Além do risco mencionado, a nova legislação deixa uma dúvida. Afirma o art. 7º da LC 167/19 que as ESC estão sujeitas aos regimes de recuperação judicial e extrajudicial e ao regime falimentar regulados pela Lei nº 11.101/05 (“Lei de Falências”). O art. 2º, inciso II, desta lei, no entanto, excepciona o tratamento dado às instituições financeiras, de forma que se questiona qual seria o enquadramento da ESC. Seria possível a decretação pelo Bacen de atos de intervenção, de Regime de Administração Especial Temporária (“RAET”) e de liquidação extrajudicial às ESC?

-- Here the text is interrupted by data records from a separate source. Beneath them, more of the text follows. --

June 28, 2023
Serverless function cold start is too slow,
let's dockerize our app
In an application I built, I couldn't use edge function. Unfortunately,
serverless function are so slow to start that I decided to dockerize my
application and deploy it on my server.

Apenas o transcurso do tempo – com o posicionamento da doutrina e consolidação da jurisprudência – resolverá essas questões, mostrando-nos a consolidação, ou não, deste instituto no Brasil.
Fernanda Galvão
Sócia executiva da equipe de consultoria do VLF Advogados
Aline Piteres
Trainee da equipe de consultoria do VLF Advogados
(1) DINIZ, Ana Carolina. Empresa Simples de Crédito: conheça a lei polêmica de empréstimo para pequenos empresários. O Globo, 2019. Disponível em: <https://oglobo.globo.com/economia/emprego/empresa-simples-de-credito-conheca-lei-polemica-de-emprestimo-para-pequenos-empresarios-23659768>. Acesso em 24 de junho de 2019.
(2) Empresa simples de crédito vira lei. Senado Federal, 2019. Disponível em: <https://www12.senado.leg.br/noticias/materias/2019/04/25/empresa-simples-de-credito-vira-lei>. Acesos em 24 de junho de 2019.
(3) VERÇOSA, Haroldo Malheiros Duclerc. A Empresa Simples de Crédito – ESC: nova modalidade disfarçada de instituição financeira. Migalhas, 2019. Disponível em: <https://www.migalhas.com.br/dePeso/16,MI301439,21048-A+Empresa+Simples+de+Credito+ESC+nova+modalidade+disfarcada+de>. Acesso em 24 de junho de 2019.
(4) O controle macroprudencial é um conjunto de políticas direcionadas ao sistema financeiro, visando sua estabilidade.